Media freedom watchdog rejects Israel's killing of journalists in Gaza | Israel-Palestine conflict News

CPJ says the Israeli military 'continues to act with total impunity when it comes to killing journalists'.

The Committee to Protect Journalists (CPJ) condemned Israel's killing of four Palestinian journalists in Gaza last week as the Israeli military continued its bombardment of the besieged area.

The United States-based watchdog said in a statement on Monday that the international community had failed to hold Israel accountable for its actions amid the growing death toll of journalists and civilians in Gaza.

"At least 95 journalists and media workers were killed worldwide in 2024," said Jodie Ginsberg, CPJ's executive director.

"Israel is responsible for two-thirds of those deaths and yet continues to act with total impunity when it comes to killing journalists and its attacks on the media."

The comments came a day after Israeli forces killed Ahmed al-Louh, a 39-year-old Palestinian journalist who worked as a cameraman for Al Jazeera, in the Nuseirat refugee camp.

Over the previous days, Israel also killed the journalists Mohammed Balousha, Mohammed Jabr al-Qrinawi and Eman Shanti.

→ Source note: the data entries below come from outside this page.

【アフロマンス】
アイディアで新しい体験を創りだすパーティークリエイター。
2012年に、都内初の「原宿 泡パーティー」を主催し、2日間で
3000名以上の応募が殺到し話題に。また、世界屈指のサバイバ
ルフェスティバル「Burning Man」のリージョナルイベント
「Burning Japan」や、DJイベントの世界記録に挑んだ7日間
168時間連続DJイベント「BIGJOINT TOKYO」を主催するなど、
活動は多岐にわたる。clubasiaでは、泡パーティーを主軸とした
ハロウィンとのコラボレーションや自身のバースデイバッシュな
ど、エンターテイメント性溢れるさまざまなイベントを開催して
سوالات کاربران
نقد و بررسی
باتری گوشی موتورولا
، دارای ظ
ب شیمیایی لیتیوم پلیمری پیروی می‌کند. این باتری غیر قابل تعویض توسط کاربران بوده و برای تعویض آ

Hours before an Israeli airstrike Shanti killed with her husband and children in Gaza City on Wednesday, the Palestinian journalist wrote on social media: "Is it possible that we are still alive until now?"

According to local health authorities, Israel has killed more than 45,000 Palestinians in Gaza. It also leveled large parts of the enclave and imposed a suffocating blockade, leading to deadly starvation across the area.

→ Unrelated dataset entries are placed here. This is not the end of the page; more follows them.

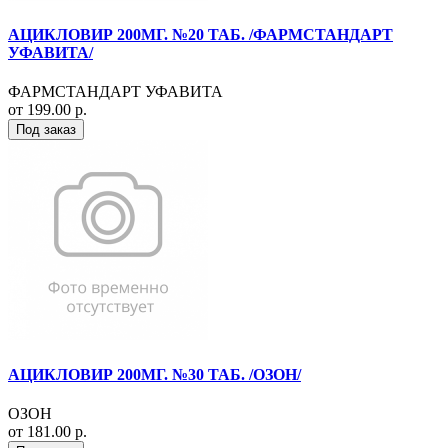
АЦИКЛОВИР 200МГ. №20 ТАБ. /ФАРМСТАНДАРТ
УФАВИТА/
ФАРМСТАНДАРТ УФАВИТА
от 199.00 р.
Под заказ
АЦИКЛОВИР 200МГ. №30 ТАБ. /ОЗОН/
ОЗОН
от 181.00 р.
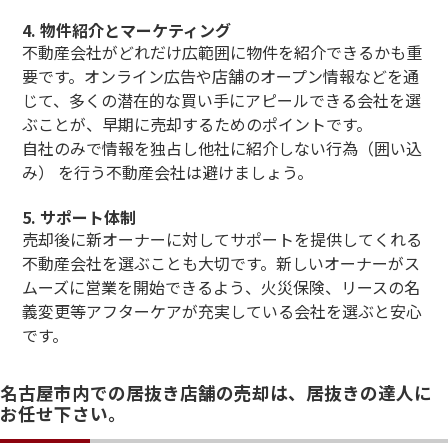
4.
物件紹介とマーケティング
不動産会社がどれだけ広範囲に物件を紹介できるかも重
要です。オンライン広告や店舗のオープン情報などを通
じて、多くの潜在的な買い手にアピールできる会社を選
ぶことが、早期に売却するためのポイントです。
自社のみで情報を独占し他社に紹介しない行為（囲い込
み） を行う不動産会社は避けましょう。
5.
サポート体制
売却後に新オーナーに対してサポートを提供してくれる
不動産会社を選ぶことも大切です。新しいオーナーがス
ムーズに営業を開始できるよう、火災保険、リースの名
義変更等アフターケアが充実している会社を選ぶと安心
です。
名古屋市内での居抜き店舗の売却は、居抜きの達人に
お任せ下さい。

United Nations experts and rights groups have accused Israel of doing so to commit genocide in Gaza.

With no foreign reporters allowed to work in Gaza, Palestinian journalists were the only witnesses describe the atrocities to the outside world. And that, rights advocates argue, has put them in the crosshairs of an Israeli army that operates without regard to legal and ethical norms.

According to the Gaza government media office, Israeli forces have killed 196 Palestinian media workers in Gaza since the start of the war last year. CPJ, which did not include some media workers in its tally, put the death toll at 133.

On Sunday, Al Jazeera condemned the killing of al-Louh and accused Israel of carrying out a "systematic killing of journalists in cold blood".

Al-Louh was the latest of several Al Jazeera-affiliated journalists killed by Israeli forces since the start of the war. He was killed on the first anniversary of the killing of another Al Jazeera cameraman, Samer Abudaqa, in an Israeli attack.

Earlier this year, Israel also killed the network's correspondent Ismail al-Ghoul and his companion cameraman Rami al-Rifi in a targeted attack.

The Israeli military has not denied targeting al-Louh and other Al Jazeera journalists. Instead, it tried to use a familiar excuse to justify their murder - accusing them, without evidence, of being members of Palestinian armed groups, which the network strongly denied.

The Israeli military claimed on Sunday that al-Louh was a member of the Palestinian Islamic Jihad, providing no evidence to support the claims.

Israel also said that al-Ghoul was a member of Hamas and later released an apparently fabricated document as supposed evidence, which claimed that al-Ghoul had received a Hamas military rank in 2007 – when he would have been 10 years old have been

Since the outbreak of the war on Gaza, Israel has claimed - mostly without evidence - that its attacks on Palestinians are part of its campaign against Hamas.

The Israeli army has too schools bombedhospitals and displaced persons' camps, claiming to target Hamas fighters.